As long as you're posting content and pictures that have to do with your company, you're working in the right direction. Having a social media account for your business is humanizing; it gives people a window into your company's heart and soul. Post about that company retreat you had or your employees' favorite lunches. The smallest details tell more about your company than you might think.
Consider using video to tell your social media story, too. If a picture says 1000 words, a video says millions. Videos are the easiest way for clients, customers, and potential talent to see what it's like to work with your business. Plus, marketers who use video grow revenue 49 percent faster than those who don't. Don't worry about making stylized and edited full-length videos. Quick, candid clips work perfectly.
2. Start – and Keep! – a Blog
With a blog, you can really give people an in-depth look at your company. While social media is great for talking about the surface aspects of your business – your office, your employees, your events – a blog is perfect for delving into best practices, tips, ideas, and strategies.
Blogging is especially important for those in the B2B sphere. According to HubSpot, B2B marketers who use blogs get 67 percent more leads than those who don't. Blogging doesn't just help you promote your culture; it also gives you a way to talk about your industry and product without being too salesy.
3. Give Back
If your company partners with a charity or arranges regular volunteer opportunities for team members, that says a lot about your culture. It shows your business prioritizes giving back to the community that made it successful. The types of charities you choose to donate to or volunteer for say something about the company as well.
In a 2015 study, 87 percent of executives said their employees expect them to support causes and issues that matter to those employees. Finding out what your employees care about and supporting their causes as a unified team is one of the best ways to engage employees and cultivate a strong culture.
4. Use Your Employees
Who knows your company culture better than your employees? If you're hiring right, your employees should be perfect examples of your company culture. They spend a whole lot of time soaking up the core values and traits that make your company special, and they work to make your organization more unique every day. Nothing demonstrates a strong culture more clearly than a happy and engaged employee.
Showcase your employees on your social media accounts, on your blog, on your website – basically, anywhere you can find an excuse to do so. In addition to promoting your culture, showing off your employees will prove to your staff that you value them. At companies with great cultures, turnover is only 14 percent. By contrast, turnover at companies with poor cultures is up to 48 percent.
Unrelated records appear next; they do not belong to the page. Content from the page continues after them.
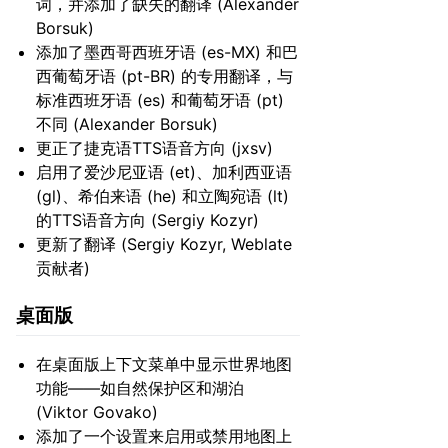
词，并添加了缺失的翻译 (Alexander
Borsuk)
添加了墨西哥西班牙语 (es-MX) 和巴
西葡萄牙语 (pt-BR) 的专用翻译，与
标准西班牙语 (es) 和葡萄牙语 (pt)
不同 (Alexander Borsuk)
更正了捷克语TTS语音方向 (jxsv)
启用了爱沙尼亚语 (et)、加利西亚语
(gl)、希伯来语 (he) 和立陶宛语 (lt)
的TTS语音方向 (Sergiy Kozyr)
更新了翻译 (Sergiy Kozyr, Weblate
贡献者)
桌面版
在桌面版上下文菜单中显示世界地图
功能——如自然保护区和湖泊
(Viktor Govako)
添加了一个设置来启用或禁用地图上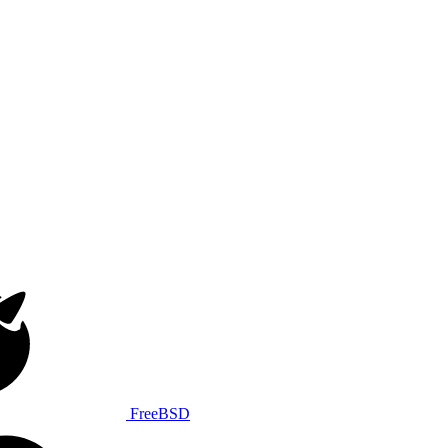
FreeBSD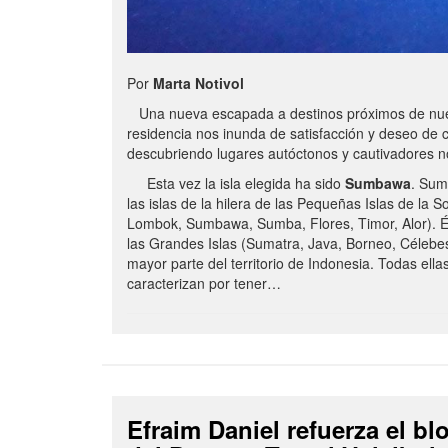
Por
Marta Notivol
Una nueva escapada a destinos próximos de nue
residencia nos inunda de satisfacción y deseo de 
descubriendo lugares autóctonos y cautivadores 
Esta vez la isla elegida ha sido
Sumbawa
. Sum
las islas de la hilera de las Pequeñas Islas de la S
Lombok, Sumbawa, Sumba, Flores, Timor, Alor). É
las Grandes Islas (Sumatra, Java, Borneo, Célebe
mayor parte del territorio de Indonesia. Todas ella
caracterizan por tener…
Efraim Daniel refuerza el b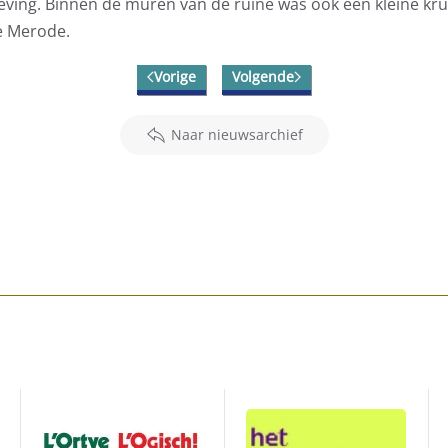
eving. Binnen de muren van de ruïne was ook een kleine kr
ie Merode.
Vorige
Volgende
Naar nieuwsarchief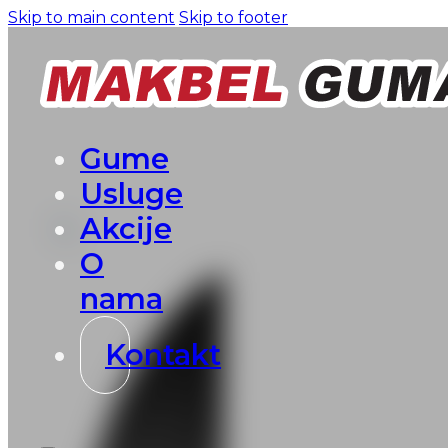
Skip to main content
Skip to footer
Gume
Usluge
Akcije
O
nama
Kontakt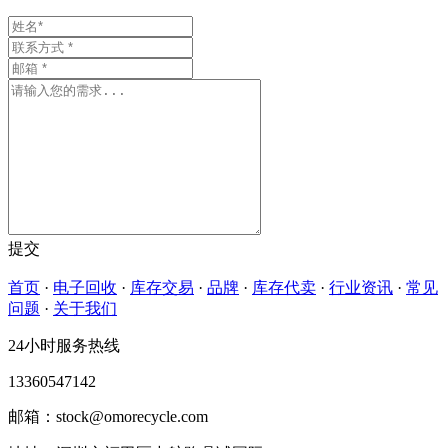
提交
首页
·
电子回收
·
库存交易
·
品牌
·
库存代卖
·
行业资讯
·
常见
问题
·
关于我们
24小时服务热线
13360547142
邮箱：stock@omorecycle.com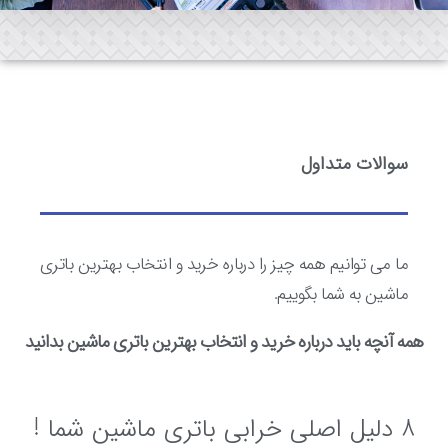
سوالات متداول
ما می توانیم همه چیز را درباره خرید و انتخاب بهترین باتری
ماشین به شما بگوییم.
همه آنچه باید درباره خرید و انتخاب بهترین باتری ماشین بدانید
8 دلیل اصلی خرابی باتری ماشین شما !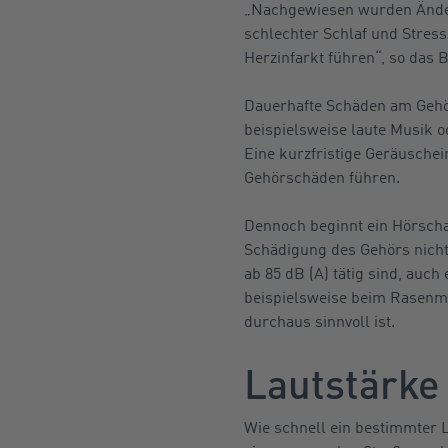
„Nachgewiesen wurden Änder
schlechter Schlaf und Stre
Herzinfarkt führen“, so das 
Dauerhafte Schäden am Gehör
beispielsweise laute Musik 
Eine kurzfristige Geräusche
Gehörschäden führen.
Dennoch beginnt ein Hörschad
Schädigung des Gehörs nicht
ab 85 dB (A) tätig sind, auc
beispielsweise beim Rasenm
durchaus sinnvoll ist.
Lautstärke
Wie schnell ein bestimmter 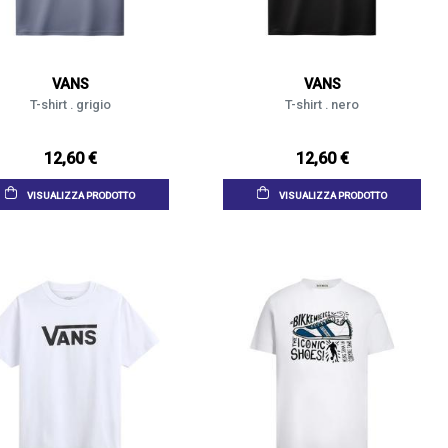
VANS
VANS
T-shirt . grigio
T-shirt . nero
12,60 €
12,60 €
VISUALIZZA PRODOTTO
VISUALIZZA PRODOTTO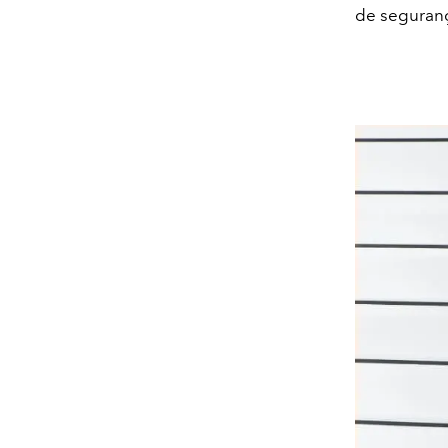
de seguran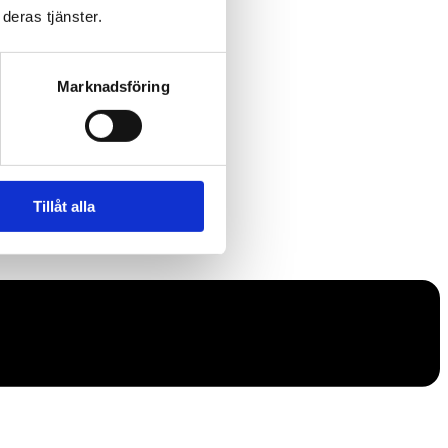
deras tjänster.
Marknadsföring
Tillåt alla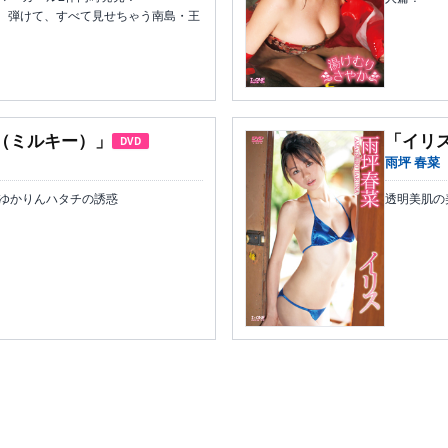
、弾けて、すべて見せちゃう南島・王
Y （ミルキー）」
「イリス
DVD
雨坪 春菜
ゆかりんハタチの誘惑
透明美肌の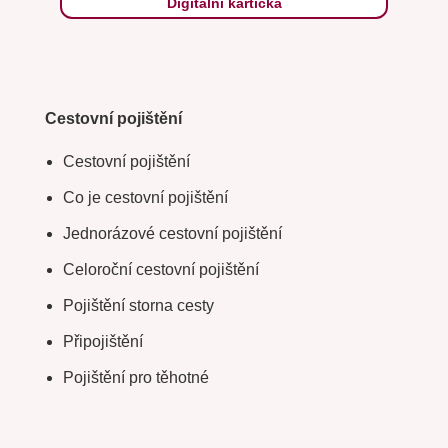
Digitální kartička
Cestovní pojištění
Cestovní pojištění
Co je cestovní pojištění
Jednorázové cestovní pojištění
Celoroční cestovní pojištění
Pojištění storna cesty
Připojištění
Pojištění pro těhotné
While you shouldn't pressure employees to leave reviews of your company on sites like Glassdoor, you can ask them to do so in subtle ways. Put a "Review the company!" link at the bottom of your emails, shout out good reviews you get on the company intranet, or talk to managers about how they can bring up reviews with their teams.
The Key Takeaway
Maintaining an energetic and evolving company culture takes effort. You have to work at it every day, ensuring the culture is a part of every process and practice in your business. However, the labor is well worth it: Better cultures mean more engaged employees, higher revenues, and more talented candidates banging down your doors.